Svizzera, 24 febbraio 2020

Due rapinatori ultraviolenti condannati a 16 e 14 anni di carcere

L'11 dicembre 2017, camminando nel cuore della notte in una via di Ginevra, un uomo era stato preso di mira da due delinquenti che volevano derubarlo. Armati di coltello, si sono scagliati sulla vittima dimostrando una violenza inaudita.

Dopo averlo costretto a terra, lo hanno pugnalato sei volte nell'addome e nel torace e altre quattro volte nelle gambe. Solo grazie al fortunoso arrivo di un gruppo di pompieri che passavano di lì in quel momento aveva impedito che l'aggressione non avesse conseguenze peggiori. I due ladri si erano subito dati alla fuga ma furono fermati poco dopo. Si tratta di due marocchini, di 33 e rispettivamente 20 anni, il cui processo si è tenuto questi giorni.

Questo venerdì, il tribunale penale di Ginevra ha condannato i due per tentato omicidio, oltre che rapina, a 16 anni di carcere il più anziano dei due e 14 anni il
più giovane. Alla fine della loro pena, saranno espulsi dalla Svizzera, a vita per il 33enne, per 12 anni per il ventenne.

Il presidente della corte Katalyn Billy, citata da "20 minutes", ha affermato che le pugnalate sono state fatte "freddamente, meccanicamente, con forza e determinazione". I due uomini volevano "imporre la loro legge senza esitare a sacrificare la vita di una persona dalla quale non avevano sofferto", tranne per il fatto che non l'aveva lasciata andare.
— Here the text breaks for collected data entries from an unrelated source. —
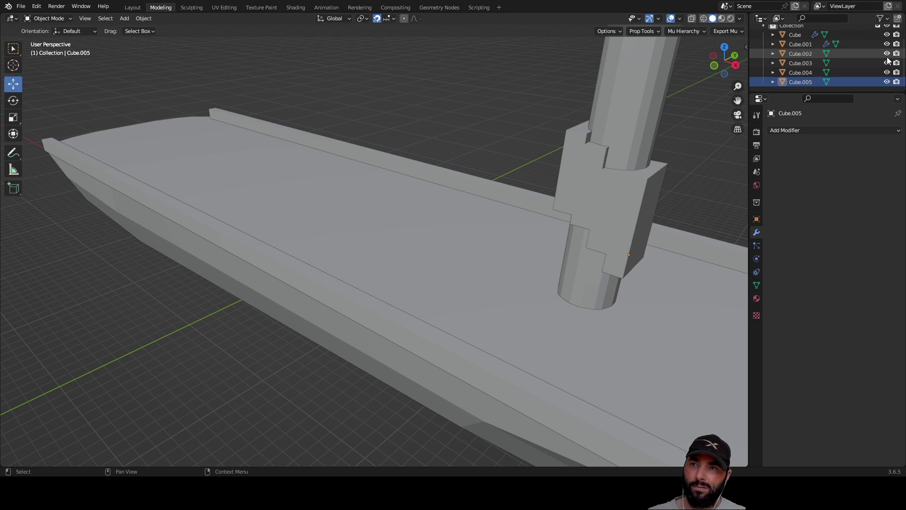
pyautogui.click(887, 71)
pyautogui.click(887, 70)
pyautogui.click(886, 81)
pyautogui.click(886, 81)
pyautogui.click(886, 82)
pyautogui.click(885, 82)
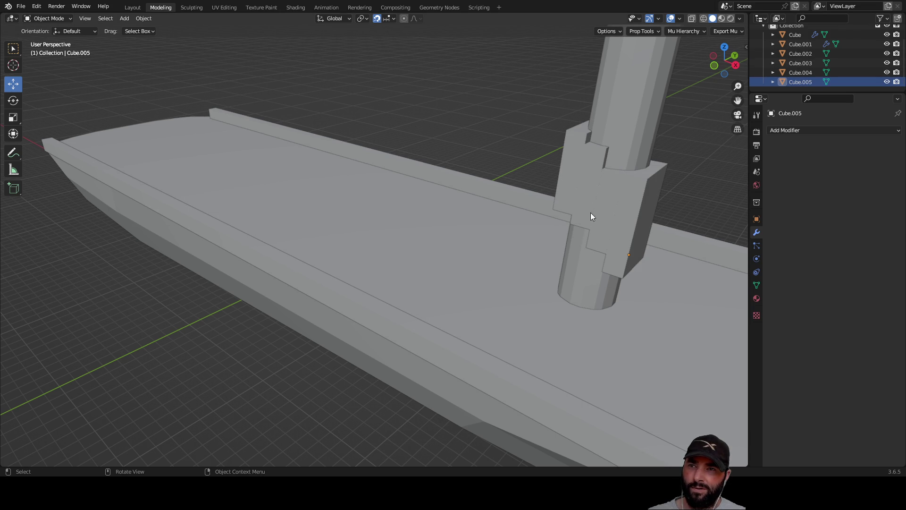
pyautogui.click(887, 81)
pyautogui.click(889, 82)
pyautogui.scroll(-2, 644, 193)
pyautogui.moveTo(580, 198)
pyautogui.mouseDown(button='middle')
pyautogui.moveTo(624, 160)
pyautogui.moveTo(655, 164)
pyautogui.moveTo(611, 188)
pyautogui.mouseUp(button='middle')
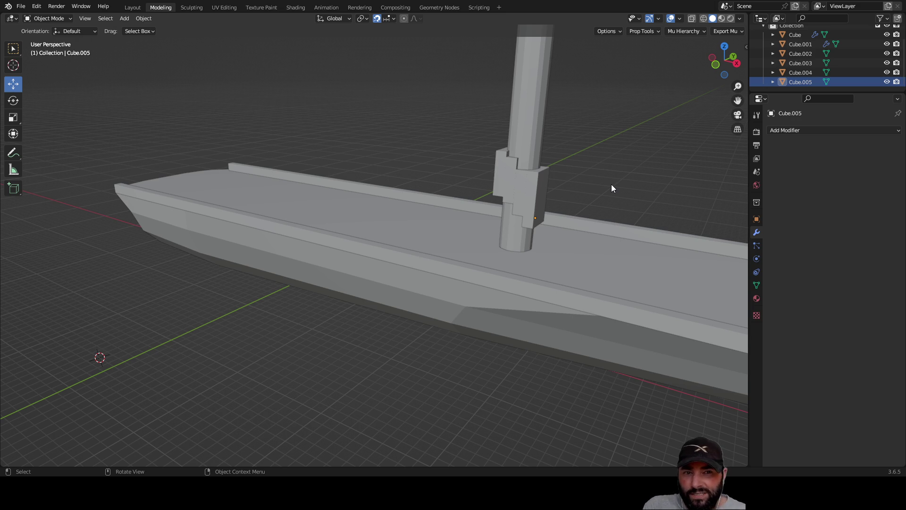
pyautogui.moveTo(612, 188)
pyautogui.mouseDown(button='middle')
pyautogui.moveTo(589, 211)
pyautogui.moveTo(590, 176)
pyautogui.moveTo(534, 148)
pyautogui.moveTo(497, 172)
pyautogui.moveTo(361, 197)
pyautogui.moveTo(306, 189)
pyautogui.moveTo(564, 200)
pyautogui.moveTo(505, 225)
pyautogui.moveTo(745, 204)
pyautogui.mouseUp(button='middle')
pyautogui.scroll(4, 528, 219)
pyautogui.moveTo(581, 191)
pyautogui.mouseDown(button='middle')
pyautogui.moveTo(522, 186)
pyautogui.moveTo(462, 197)
pyautogui.moveTo(505, 199)
pyautogui.moveTo(437, 236)
pyautogui.moveTo(544, 266)
pyautogui.mouseUp(button='middle')
pyautogui.click(416, 249)
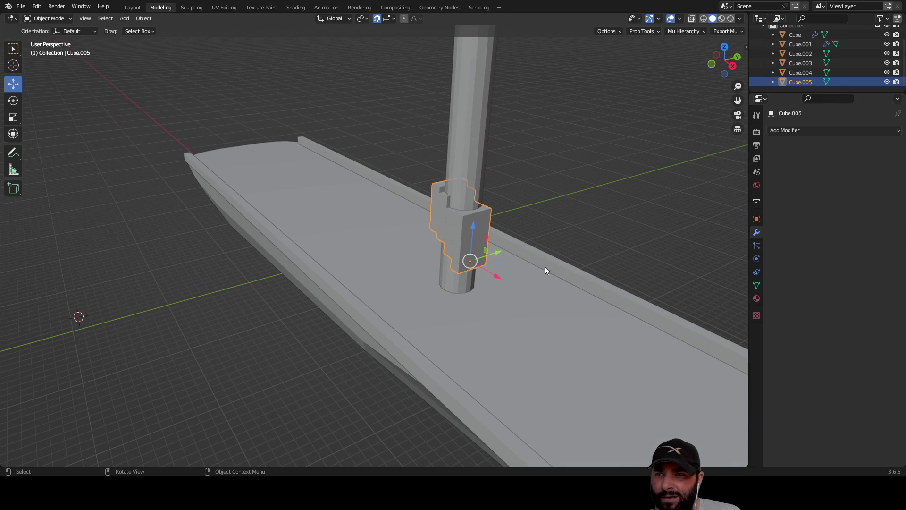
# Step: Move the collar Cube.005 2 m along X and set the mast's Boolean solver to Exact
pyautogui.moveTo(496, 275)
pyautogui.mouseDown()
pyautogui.moveTo(590, 333)
pyautogui.moveTo(504, 279)
pyautogui.mouseUp()
pyautogui.moveTo(560, 227)
pyautogui.mouseDown(button='middle')
pyautogui.moveTo(672, 210)
pyautogui.moveTo(655, 190)
pyautogui.moveTo(560, 211)
pyautogui.moveTo(359, 212)
pyautogui.moveTo(570, 231)
pyautogui.moveTo(685, 187)
pyautogui.mouseUp(button='middle')
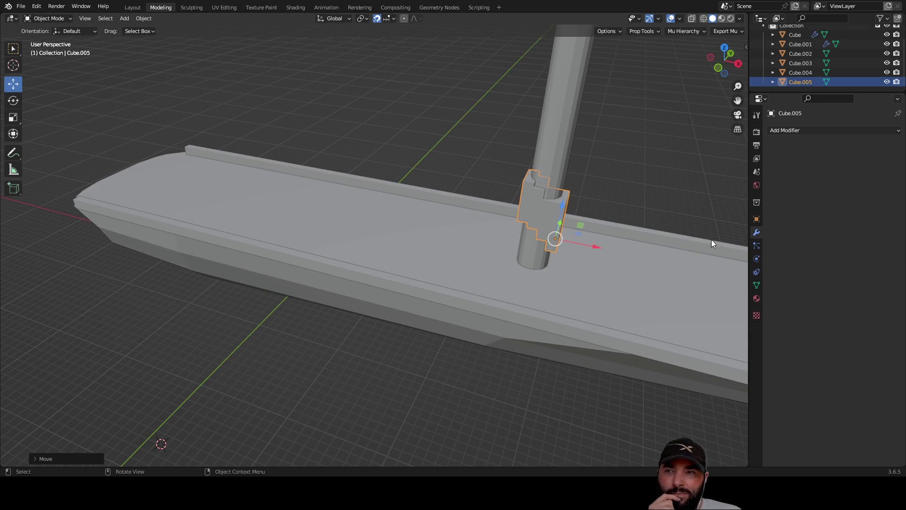
pyautogui.click(551, 126)
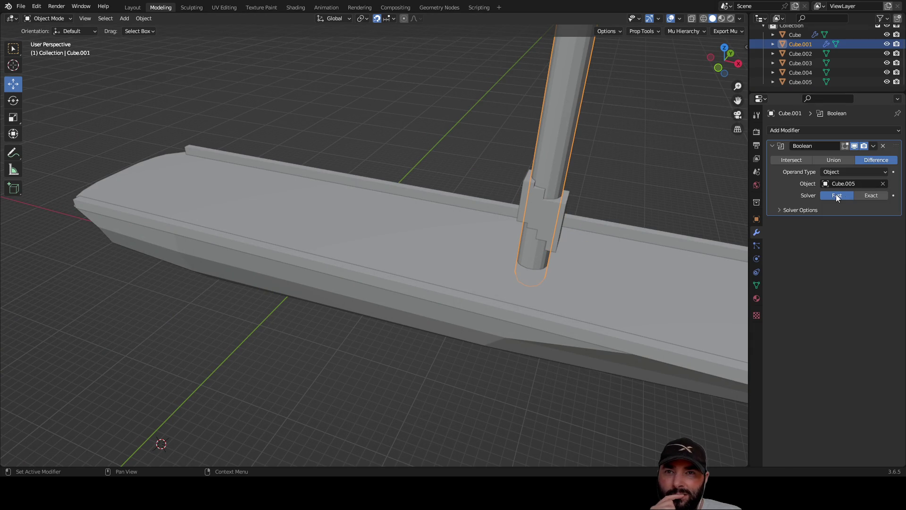
pyautogui.click(872, 196)
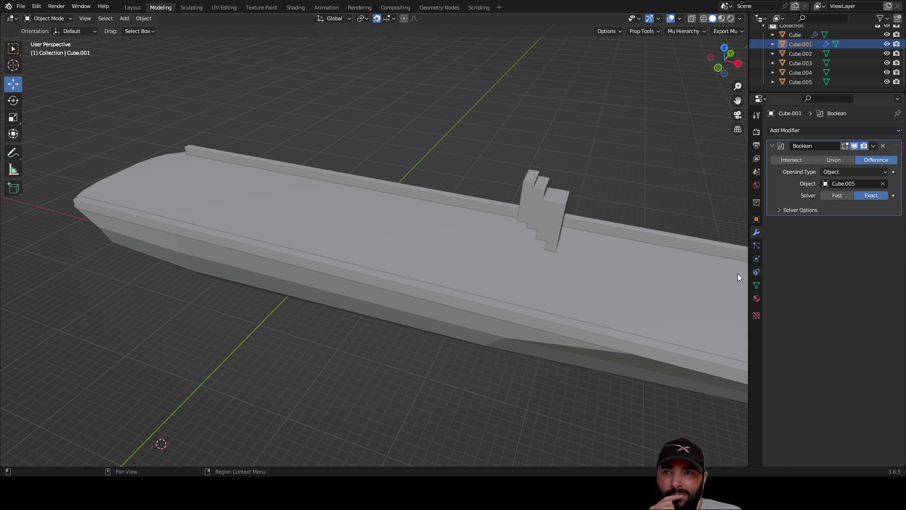
pyautogui.scroll(-6, 641, 213)
pyautogui.scroll(1, 502, 168)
Per quanto riguarda le altre rapine, commesse anche quelle con un coltello, gli imputati hanno scelto "vittime isolate, in preda ai fumi dell'alcol, vulnerabili" e si sono avvalsi di "violenza gratuita e inutile, inversamente proporzionale all'obbiettivo della rapina, vale a dire telefoni cellulari e poche decine, o al massimo centinaia, di franchi".